La dimension durabilité n’est pas la principale cause de la baisse du cours de Nestlé le 5 janvier.

Qu’en pensent d’autres analystes financiers? Les trois que nous avons joints s’accordent pour estimer que la dimension durabilité n’est pas la principale cause de la baisse du cours de Nestlé le 5 janvier. Pour Bruno Monteyne, analyste senior chez Bernstein, tout comme pour Jon Cox, Head of Swiss Equities chez Kepler Cheuvreux, cette baisse est surtout due à un changement de sentiment du marché: dans un contexte de hausses attendues des taux d’intérêts, les investisseurs se tournent vers des valeurs moins coûteuses; et certains ont réalisé les profits générés par le titre l’an passé. Pour Pascal Boll, analyste actions chez Stifel Financial Corp., c’est surtout l’évolution potentielle des modes de consommation en 2022 (on consommera moins à la maison et plus à l’extérieur) qui a joué en défaveur de Nestlé, et ce sont des investisseurs à court-terme comme des hedge funds qui ont vendu le titre en début d’année.
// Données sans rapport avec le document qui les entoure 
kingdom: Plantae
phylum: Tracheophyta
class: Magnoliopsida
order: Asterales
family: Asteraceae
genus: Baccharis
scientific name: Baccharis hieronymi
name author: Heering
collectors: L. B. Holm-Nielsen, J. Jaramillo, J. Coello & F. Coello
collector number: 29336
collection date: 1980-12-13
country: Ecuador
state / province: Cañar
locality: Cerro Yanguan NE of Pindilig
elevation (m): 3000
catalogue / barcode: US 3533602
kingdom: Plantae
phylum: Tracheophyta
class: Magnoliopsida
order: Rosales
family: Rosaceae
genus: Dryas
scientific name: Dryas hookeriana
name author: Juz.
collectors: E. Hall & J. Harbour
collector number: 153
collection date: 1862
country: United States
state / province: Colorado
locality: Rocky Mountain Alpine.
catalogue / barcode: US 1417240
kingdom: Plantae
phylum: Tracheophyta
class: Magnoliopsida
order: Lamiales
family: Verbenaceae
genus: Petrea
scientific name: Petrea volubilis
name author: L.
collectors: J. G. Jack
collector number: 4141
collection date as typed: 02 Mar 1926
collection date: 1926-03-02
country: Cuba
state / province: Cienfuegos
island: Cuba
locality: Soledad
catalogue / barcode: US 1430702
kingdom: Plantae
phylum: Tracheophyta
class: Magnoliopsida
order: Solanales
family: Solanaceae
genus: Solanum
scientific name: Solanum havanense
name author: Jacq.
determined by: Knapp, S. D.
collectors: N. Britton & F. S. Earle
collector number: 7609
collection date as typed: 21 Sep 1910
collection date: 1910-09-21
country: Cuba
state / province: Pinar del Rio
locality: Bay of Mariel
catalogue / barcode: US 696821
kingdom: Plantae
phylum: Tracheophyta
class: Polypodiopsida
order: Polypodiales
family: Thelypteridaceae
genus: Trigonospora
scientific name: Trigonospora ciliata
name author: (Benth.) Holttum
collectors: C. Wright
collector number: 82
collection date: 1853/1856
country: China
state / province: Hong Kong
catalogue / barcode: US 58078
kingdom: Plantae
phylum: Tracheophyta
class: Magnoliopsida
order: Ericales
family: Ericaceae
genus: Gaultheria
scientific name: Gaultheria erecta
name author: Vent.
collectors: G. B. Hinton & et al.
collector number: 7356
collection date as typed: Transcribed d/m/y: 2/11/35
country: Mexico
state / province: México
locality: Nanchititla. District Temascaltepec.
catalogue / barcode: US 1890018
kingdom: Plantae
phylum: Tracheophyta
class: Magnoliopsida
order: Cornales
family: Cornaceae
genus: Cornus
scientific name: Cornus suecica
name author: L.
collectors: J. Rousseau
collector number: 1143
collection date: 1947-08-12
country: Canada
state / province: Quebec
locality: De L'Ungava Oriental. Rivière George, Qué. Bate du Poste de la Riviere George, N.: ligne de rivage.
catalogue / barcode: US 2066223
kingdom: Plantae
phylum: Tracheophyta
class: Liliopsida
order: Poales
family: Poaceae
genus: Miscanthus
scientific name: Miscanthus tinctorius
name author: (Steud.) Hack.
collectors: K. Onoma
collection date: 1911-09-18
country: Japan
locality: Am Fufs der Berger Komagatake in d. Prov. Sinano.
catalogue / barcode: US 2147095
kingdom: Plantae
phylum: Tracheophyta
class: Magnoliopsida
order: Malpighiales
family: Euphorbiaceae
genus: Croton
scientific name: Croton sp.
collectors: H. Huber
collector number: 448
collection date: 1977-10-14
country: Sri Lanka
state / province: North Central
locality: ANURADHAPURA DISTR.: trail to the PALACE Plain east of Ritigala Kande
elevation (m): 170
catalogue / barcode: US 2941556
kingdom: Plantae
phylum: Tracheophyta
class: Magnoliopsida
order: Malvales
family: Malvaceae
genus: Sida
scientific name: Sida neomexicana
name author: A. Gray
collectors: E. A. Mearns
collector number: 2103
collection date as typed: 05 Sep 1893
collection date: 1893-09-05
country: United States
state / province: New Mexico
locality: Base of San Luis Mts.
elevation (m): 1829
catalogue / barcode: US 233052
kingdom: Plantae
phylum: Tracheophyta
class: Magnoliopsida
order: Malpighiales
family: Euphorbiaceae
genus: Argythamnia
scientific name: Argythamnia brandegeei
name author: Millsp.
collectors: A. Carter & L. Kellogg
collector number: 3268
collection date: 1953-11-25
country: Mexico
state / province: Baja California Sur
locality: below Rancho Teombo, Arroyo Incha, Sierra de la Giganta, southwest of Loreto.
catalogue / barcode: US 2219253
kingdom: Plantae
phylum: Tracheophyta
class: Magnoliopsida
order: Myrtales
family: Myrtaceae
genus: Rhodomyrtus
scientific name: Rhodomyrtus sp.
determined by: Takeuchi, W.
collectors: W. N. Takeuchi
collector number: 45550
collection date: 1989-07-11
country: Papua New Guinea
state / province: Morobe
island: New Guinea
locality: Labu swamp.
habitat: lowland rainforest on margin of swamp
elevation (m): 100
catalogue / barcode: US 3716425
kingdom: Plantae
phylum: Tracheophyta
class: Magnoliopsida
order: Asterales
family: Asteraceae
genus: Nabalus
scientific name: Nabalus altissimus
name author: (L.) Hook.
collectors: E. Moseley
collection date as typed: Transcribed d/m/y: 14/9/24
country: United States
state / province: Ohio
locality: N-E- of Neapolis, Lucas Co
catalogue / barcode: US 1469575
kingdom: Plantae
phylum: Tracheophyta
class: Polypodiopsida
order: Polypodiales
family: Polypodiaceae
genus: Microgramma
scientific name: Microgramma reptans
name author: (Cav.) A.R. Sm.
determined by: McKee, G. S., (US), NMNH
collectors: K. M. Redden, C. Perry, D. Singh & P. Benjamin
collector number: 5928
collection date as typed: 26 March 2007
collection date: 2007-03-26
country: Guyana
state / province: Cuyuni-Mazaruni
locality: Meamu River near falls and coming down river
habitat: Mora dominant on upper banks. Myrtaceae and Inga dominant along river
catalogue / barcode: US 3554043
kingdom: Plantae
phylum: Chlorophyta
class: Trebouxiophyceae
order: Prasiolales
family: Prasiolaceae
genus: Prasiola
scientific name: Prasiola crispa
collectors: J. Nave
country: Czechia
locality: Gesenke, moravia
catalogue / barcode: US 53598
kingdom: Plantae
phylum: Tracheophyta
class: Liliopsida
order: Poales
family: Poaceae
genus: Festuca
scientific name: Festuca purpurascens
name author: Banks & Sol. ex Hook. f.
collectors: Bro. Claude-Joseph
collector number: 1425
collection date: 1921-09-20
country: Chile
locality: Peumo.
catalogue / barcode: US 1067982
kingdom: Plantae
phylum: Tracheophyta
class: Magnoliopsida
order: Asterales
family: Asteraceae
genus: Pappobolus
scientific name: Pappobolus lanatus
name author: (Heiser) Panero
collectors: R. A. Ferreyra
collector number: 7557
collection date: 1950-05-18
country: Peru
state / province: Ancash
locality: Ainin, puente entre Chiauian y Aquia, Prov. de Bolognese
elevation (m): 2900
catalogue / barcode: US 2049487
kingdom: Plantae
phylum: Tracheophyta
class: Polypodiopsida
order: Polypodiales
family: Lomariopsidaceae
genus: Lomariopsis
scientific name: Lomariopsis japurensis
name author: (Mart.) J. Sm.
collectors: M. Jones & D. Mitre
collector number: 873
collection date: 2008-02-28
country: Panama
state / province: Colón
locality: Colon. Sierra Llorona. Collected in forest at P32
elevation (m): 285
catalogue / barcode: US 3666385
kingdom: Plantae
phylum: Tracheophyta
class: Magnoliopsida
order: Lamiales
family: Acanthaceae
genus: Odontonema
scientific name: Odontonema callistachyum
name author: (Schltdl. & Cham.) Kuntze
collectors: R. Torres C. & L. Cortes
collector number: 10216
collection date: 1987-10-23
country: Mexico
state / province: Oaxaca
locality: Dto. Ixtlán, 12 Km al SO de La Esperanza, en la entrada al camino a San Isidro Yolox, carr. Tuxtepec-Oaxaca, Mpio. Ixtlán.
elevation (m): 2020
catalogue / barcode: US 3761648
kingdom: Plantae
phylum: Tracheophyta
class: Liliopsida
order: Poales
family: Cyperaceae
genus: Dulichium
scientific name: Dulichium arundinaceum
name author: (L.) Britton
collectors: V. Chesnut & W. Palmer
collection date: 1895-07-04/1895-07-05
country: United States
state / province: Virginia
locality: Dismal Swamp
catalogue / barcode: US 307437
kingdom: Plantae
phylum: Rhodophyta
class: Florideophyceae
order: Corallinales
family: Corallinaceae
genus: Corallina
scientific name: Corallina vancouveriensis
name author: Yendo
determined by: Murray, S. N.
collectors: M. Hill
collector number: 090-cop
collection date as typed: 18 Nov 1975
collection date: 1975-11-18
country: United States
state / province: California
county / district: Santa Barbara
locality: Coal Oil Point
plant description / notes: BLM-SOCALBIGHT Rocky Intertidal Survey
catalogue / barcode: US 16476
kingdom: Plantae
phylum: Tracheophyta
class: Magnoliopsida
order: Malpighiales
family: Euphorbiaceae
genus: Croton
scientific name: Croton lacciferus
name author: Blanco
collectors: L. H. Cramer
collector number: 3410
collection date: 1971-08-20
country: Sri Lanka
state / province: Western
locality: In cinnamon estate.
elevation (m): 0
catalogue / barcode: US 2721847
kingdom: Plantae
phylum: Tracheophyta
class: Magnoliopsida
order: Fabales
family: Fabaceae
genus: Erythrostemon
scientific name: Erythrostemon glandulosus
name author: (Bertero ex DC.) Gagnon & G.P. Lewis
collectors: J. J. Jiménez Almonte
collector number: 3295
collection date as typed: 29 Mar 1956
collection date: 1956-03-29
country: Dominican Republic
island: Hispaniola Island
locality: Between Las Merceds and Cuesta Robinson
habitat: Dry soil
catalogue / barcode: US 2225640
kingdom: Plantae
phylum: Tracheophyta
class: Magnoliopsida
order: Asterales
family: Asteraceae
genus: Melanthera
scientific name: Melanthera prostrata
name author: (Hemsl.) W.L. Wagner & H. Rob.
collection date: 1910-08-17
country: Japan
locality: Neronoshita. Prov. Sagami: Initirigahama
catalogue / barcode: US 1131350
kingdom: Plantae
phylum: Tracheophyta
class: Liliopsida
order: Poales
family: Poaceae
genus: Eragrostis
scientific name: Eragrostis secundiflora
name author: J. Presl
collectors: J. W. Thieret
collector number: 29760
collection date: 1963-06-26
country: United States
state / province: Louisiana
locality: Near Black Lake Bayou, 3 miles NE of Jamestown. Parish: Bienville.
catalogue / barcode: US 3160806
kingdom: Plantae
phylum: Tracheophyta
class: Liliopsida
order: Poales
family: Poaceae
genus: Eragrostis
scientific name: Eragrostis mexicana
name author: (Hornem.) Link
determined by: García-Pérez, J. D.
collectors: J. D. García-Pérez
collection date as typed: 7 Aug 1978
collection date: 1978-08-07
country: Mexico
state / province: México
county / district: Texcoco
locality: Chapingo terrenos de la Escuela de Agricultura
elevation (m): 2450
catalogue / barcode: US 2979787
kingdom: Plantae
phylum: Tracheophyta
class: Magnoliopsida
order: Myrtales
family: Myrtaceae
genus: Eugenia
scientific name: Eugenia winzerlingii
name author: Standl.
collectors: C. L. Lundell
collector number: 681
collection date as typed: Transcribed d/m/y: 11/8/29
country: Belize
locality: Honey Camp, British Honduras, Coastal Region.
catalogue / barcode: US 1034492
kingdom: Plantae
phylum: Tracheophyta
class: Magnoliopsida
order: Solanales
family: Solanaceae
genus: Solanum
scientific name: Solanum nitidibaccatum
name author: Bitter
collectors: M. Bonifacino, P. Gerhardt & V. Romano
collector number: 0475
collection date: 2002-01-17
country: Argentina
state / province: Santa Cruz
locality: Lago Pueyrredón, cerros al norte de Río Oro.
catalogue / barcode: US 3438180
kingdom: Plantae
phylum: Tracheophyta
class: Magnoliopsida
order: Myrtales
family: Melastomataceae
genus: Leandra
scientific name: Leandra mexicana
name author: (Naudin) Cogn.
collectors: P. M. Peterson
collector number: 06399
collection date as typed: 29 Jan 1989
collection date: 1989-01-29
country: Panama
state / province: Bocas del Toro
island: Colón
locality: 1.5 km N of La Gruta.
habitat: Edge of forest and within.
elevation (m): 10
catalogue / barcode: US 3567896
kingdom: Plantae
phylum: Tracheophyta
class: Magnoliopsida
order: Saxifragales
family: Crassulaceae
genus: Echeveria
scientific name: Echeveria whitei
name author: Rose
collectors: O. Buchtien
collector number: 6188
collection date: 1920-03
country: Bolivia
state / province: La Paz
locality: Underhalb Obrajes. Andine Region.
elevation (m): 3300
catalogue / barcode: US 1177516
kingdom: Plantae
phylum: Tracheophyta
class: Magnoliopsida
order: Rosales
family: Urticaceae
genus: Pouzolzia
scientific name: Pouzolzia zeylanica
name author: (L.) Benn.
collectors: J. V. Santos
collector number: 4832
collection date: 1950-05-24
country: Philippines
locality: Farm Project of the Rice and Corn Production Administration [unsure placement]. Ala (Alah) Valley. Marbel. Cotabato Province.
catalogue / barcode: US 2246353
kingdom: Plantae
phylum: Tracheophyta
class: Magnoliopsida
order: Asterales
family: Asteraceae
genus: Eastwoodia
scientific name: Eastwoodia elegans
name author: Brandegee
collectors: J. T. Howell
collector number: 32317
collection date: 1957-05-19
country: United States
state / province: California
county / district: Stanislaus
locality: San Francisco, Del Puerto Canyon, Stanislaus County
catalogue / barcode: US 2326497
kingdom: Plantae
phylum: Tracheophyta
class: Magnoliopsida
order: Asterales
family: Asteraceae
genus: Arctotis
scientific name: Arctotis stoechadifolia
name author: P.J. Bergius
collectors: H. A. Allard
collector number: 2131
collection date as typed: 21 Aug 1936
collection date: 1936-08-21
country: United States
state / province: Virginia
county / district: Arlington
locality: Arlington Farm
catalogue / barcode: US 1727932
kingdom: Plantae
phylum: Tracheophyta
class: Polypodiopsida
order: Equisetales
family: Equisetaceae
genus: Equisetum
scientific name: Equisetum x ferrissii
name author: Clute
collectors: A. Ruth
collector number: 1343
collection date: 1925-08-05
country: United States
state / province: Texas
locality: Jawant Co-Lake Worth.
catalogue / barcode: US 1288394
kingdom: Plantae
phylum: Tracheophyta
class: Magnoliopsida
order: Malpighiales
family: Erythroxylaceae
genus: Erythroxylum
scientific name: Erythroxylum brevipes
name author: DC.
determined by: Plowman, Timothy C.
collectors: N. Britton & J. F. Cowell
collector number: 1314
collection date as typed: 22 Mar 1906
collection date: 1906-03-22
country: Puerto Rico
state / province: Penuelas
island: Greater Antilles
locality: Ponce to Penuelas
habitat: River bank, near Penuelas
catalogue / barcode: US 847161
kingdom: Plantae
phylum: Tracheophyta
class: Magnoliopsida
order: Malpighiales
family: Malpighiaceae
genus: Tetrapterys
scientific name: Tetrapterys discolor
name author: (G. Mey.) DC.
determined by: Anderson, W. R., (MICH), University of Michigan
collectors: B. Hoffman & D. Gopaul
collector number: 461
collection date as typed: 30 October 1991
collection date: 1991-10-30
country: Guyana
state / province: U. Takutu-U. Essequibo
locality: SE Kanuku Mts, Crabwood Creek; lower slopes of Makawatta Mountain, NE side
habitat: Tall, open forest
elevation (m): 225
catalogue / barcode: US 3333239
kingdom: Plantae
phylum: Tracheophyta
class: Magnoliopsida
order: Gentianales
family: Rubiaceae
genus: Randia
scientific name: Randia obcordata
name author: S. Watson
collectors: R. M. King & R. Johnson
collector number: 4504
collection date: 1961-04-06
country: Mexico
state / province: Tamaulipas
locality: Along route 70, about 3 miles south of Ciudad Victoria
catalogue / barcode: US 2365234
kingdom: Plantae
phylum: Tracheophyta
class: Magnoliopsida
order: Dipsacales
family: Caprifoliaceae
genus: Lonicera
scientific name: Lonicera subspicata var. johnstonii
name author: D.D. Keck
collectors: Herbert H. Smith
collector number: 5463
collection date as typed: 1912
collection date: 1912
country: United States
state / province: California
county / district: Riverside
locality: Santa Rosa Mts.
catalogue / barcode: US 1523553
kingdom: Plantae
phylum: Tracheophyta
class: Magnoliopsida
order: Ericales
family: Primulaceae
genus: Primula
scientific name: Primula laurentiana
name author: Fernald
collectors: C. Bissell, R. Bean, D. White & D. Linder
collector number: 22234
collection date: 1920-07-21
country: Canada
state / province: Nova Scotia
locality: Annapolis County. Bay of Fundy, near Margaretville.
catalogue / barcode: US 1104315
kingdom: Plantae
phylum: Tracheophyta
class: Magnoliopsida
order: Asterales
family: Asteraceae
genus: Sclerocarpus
Les trois analystes s’accordent à dire que les engagements ESG de Nestlé étaient bien connus depuis plusieurs mois et que leur coût a déjà été intégré par le marché. Ils convergent aussi sur leur pertinence. «La durabilité est un avantage compétitif: à terme les consommateurs des pays riches seront prêts à payer plus pour des biens produits de façon durable et se détourneront des produits non durables» estime ainsi Jon Cox. Le regard de Bruno Monteyne: «Les investisseurs favorisent rarement les coûts, mais ceux nécessités par une transition vers des chaînes d’approvisionnement plus responsables sont essentiels. A mon sens, peu d’investisseurs à long terme ont vendu le titre Nestlé depuis la publication du rapport de Jefferies. Nestlé fait les bonnes choses du point de vue moral et du point de vue compétitif, sachant que les réglementations deviennent plus strictes, particulièrement au sein de l’Union européenne.» Enfin, selon Pascal Boll, «les investissements liés à une approche durable sérieuse ne rapportent peut-être pas à court terme, mais en tout cas à long terme».

Le fait même de l’évocation d’enjeux ESG dans une chronique boursière révèle une prise en compte croissante de ces enjeux par le marché, à court terme et à long terme.

Alors qu’on a beaucoup parlé de greenwashing en 2021, cet épisode vient, a contrario, montrer que l’action authentique en faveur de la durabilité implique des investissements conséquents. On pourrait alors interpréter le rapport de Jefferies comme une indication de la crédibilité des efforts ESG de Nestlé. «Oui, ce rapport montre les vrais coûts de l’ESG, estime Bruno Monteyne. Mais encore une fois, ces coûts sont bien connus et ont été largement présentés aux investisseurs ces derniers mois.»

L’appréciation des analystes interrogés est plutôt rassurante: la récente baisse du cours de Nestlé n’est pas due principalement à ses engagements pour la durabilité, des investissements jugés nécessaires pour le succès futur de l’entreprise. Le fait même de l’évocation d’enjeux ESG dans une chronique boursière révèle une prise en compte croissante de ces enjeux par le marché, à court terme et à long terme. En attendant de prochaines manifestations de ce phénomène, on envisage, en fin de compte, la nouvelle année avec une dose raisonnable d’optimisme.